Es palabra de Dios
REFLEXION
En el contexto del sermón del monte y ya casi al final, escuchamos de boca de Jesús tres sentencias. En ellas descubrimos, en el contexto de nuestro hoy, tres invitaciones: respecto a nuestra manera de acoger y predicar el Evangelio; respecto a nuestra manera de relacionarnos con los otros y, por último, respecto a nuestra manera de orientarnos en la vida para buscar la felicidad. Tres aspectos que en el fondo están íntimamente unidos porque se alimentan mutuamente.
La primera sentencia de no dar lo santo a los perros, ni echar las perlas a los cerdos, me hace pensar en otras dos de nuestro refranero español: una es, para aprender lo principal es querer y la otra, comer sin apetito, hace daño y es delito. Y es que las personas, por distintos motivos, no siempre estamos permeables para recibir la lluvia de la Palabra de Dios y no siempre tenemos “hambre” de esta Palabra.
A veces creemos que la predicación es cuestión de un buen método y una buena preparación; y seguramente esto ayuda, pero quizás lo que es importante es estar presente al otro y esperar su momento. Aquel en que, a veces a partir de una situación vivida, a la persona, a nosotros mismos, se le regala una nueva conciencia de sí, una oportunidad de tocar fondo, un cuestionamiento sobre el sentido de lo que vive , algo que despierta el hambre y la sed interior, el deseo de una vida más plena y más auténtica.
Pienso mucho que el tiempo de Dios no es nuestro tiempo, y que acompañar el crecimiento de las personas implica estar cerca y muy atentos a su vida real, para saber acompañar esos momentos que pueden convertirse en tiempo de salvación.
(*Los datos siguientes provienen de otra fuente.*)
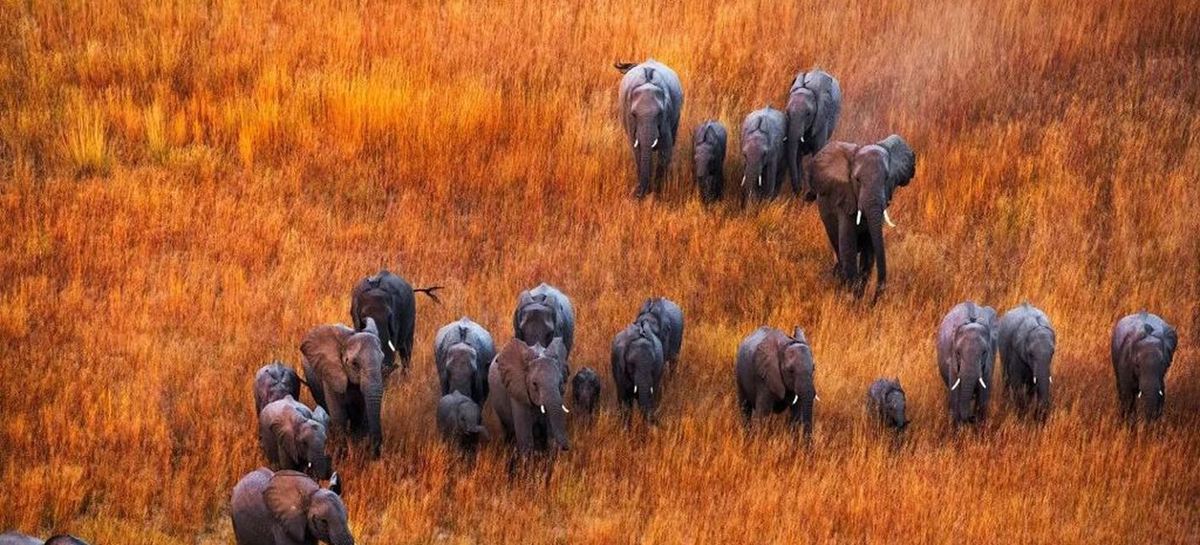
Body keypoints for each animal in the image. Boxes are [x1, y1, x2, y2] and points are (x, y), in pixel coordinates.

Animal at [300, 318, 386, 457]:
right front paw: (342, 455)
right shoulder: (330, 373)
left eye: (382, 361)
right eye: (355, 364)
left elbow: (361, 415)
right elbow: (338, 414)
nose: (376, 453)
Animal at [615, 59, 684, 198]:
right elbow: (637, 150)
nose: (637, 194)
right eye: (634, 114)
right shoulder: (630, 120)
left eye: (660, 113)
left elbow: (665, 150)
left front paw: (657, 193)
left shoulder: (666, 117)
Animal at [803, 134, 916, 300]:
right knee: (838, 248)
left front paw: (858, 297)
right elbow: (848, 246)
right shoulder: (845, 200)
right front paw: (852, 298)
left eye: (886, 178)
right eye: (857, 180)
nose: (874, 300)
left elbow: (870, 250)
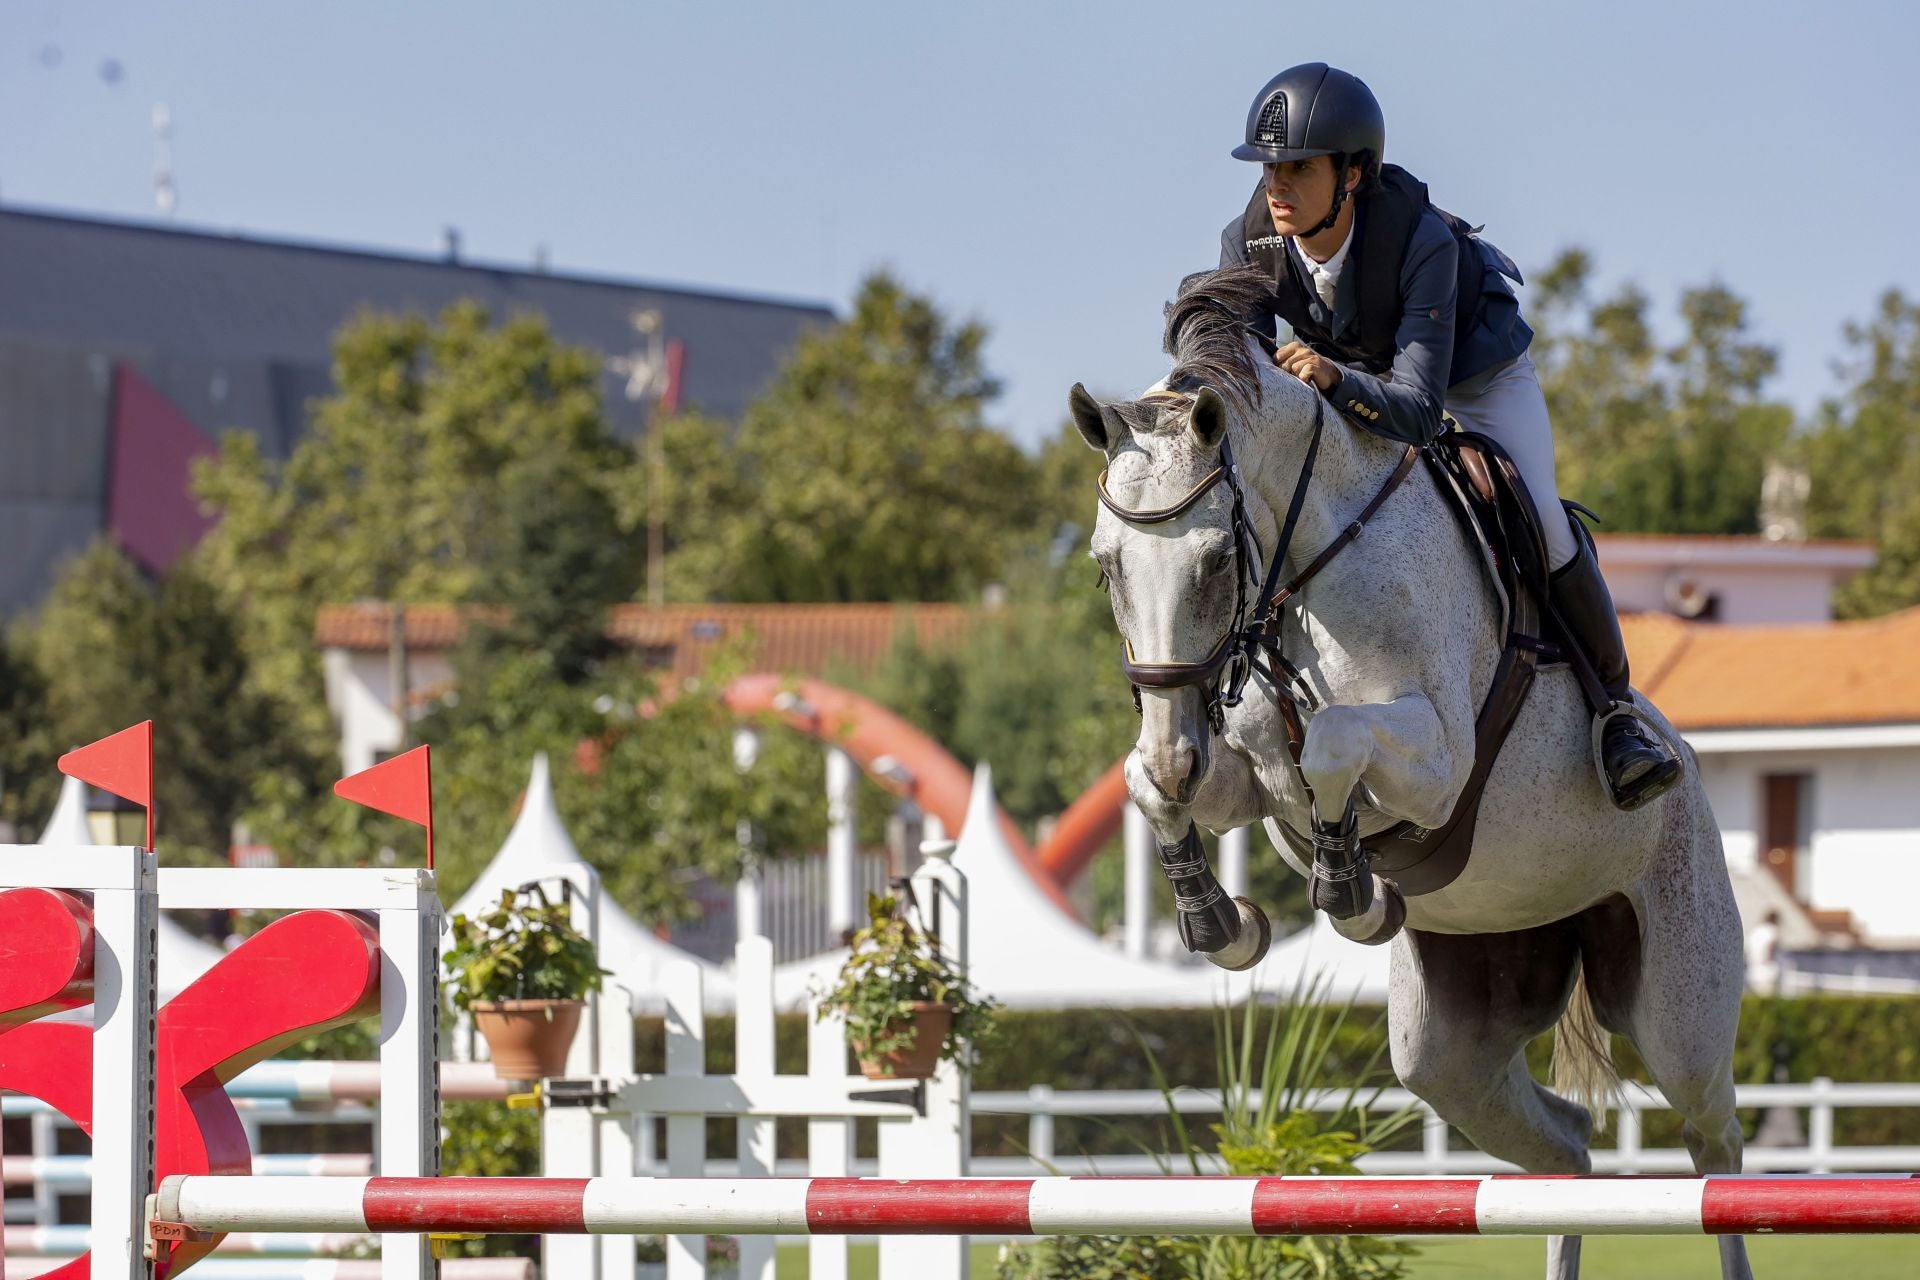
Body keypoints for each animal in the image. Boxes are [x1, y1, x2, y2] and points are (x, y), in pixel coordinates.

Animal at [1075, 264, 1751, 1274]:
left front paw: (1352, 892)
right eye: (1105, 566)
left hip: (1679, 1011)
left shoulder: (1437, 762)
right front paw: (1221, 923)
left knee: (1716, 1152)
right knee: (1567, 1144)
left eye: (1214, 561)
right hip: (1451, 1042)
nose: (1175, 740)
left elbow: (1331, 744)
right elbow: (1149, 786)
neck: (1305, 567)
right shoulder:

La segunda sentencia, tratad a los demás como queréis que os traten, aparece, expresada de una manera u otra, a lo largo de toda la historia del pensamiento filosófico y religioso, hasta llegar a ser considerada en la ética como la regla de oro de la vida moral. Por ejemplo, en el libro de Tobías 4, 15 aparece en su forma negativa: No hagas a nadie lo que a ti te desagrada. Jesús dirá que en ello consiste la ley y los profetas, es decir que recoge lo esencial del pensamiento bíblico y que por tanto no es sino otra manera de traducir la llamada a vivir el mandato del Amor.
Es verdad que, en lo superficial, no a todos nos gusta o necesitamos lo mismo que los demás. Pero, en lo profundo, todos deseamos lo mejor en el sentido de lo que es bueno para nuestras vidas. En el fondo tratar a los demás como queremos que nos traten es situarnos con cada persona poniéndonos en su lugar, en su piel, deseando lo mejor para ella, su bien, como lo deseamos para nosotros; y actuando con ella conforme a este deseo. Esto exige salir de nosotros mismos hacia la otra persona, estar atentos y desarrollar actitudes de compasión hacia ella; nos invita constantemente a preguntarnos qué es lo que en el fondo necesita y a ser creativos en la manera de responsabilizarnos de ella. Me gusta mucho la palabra ser responsable, en el sentido en que Saint Exupéry habla en su libro del Principito. En el diálogo entre el Principito y la rosa, se van estableciendo lazos entre ambos y al final el principito dirá: “Soy responsable de mi rosa”. Y es que el amor al que somos convocados como hijos de un mismo Padre nos responsabiliza siempre de los otros, nos convierte en servidores unos de los otros, haciendo de este servicio la prueba de que realmente hemos acogido el Evangelio.
La tercera sentencia, nos muestra dos caminos ante nosotros: para entrar en ellos hay dos puertas, una ancha y otra estrecha; es esta segunda la que nos abre el camino, que también será estrecho, hacia la vida. Leer esta sentencia en relación con lo reflexionado acerca de las dos primeras sentencias, puede ayudarnos a evitar caer en las exaltaciones poco evangélicas que del sufrimiento a veces hacemos. Necesitamos abrir nuestra vida a la Palabra y a su fuerza transformadora. Sólo anclados en ella y en el Amor del Padre, viviendo desde él, podremos entender, asumir y acoger el precio del amor.
El amor verdadero significa siempre transitar puertas estrechas, y en él adquieren su sentido, pero es también siempre fuente de alegría auténtica y de vida.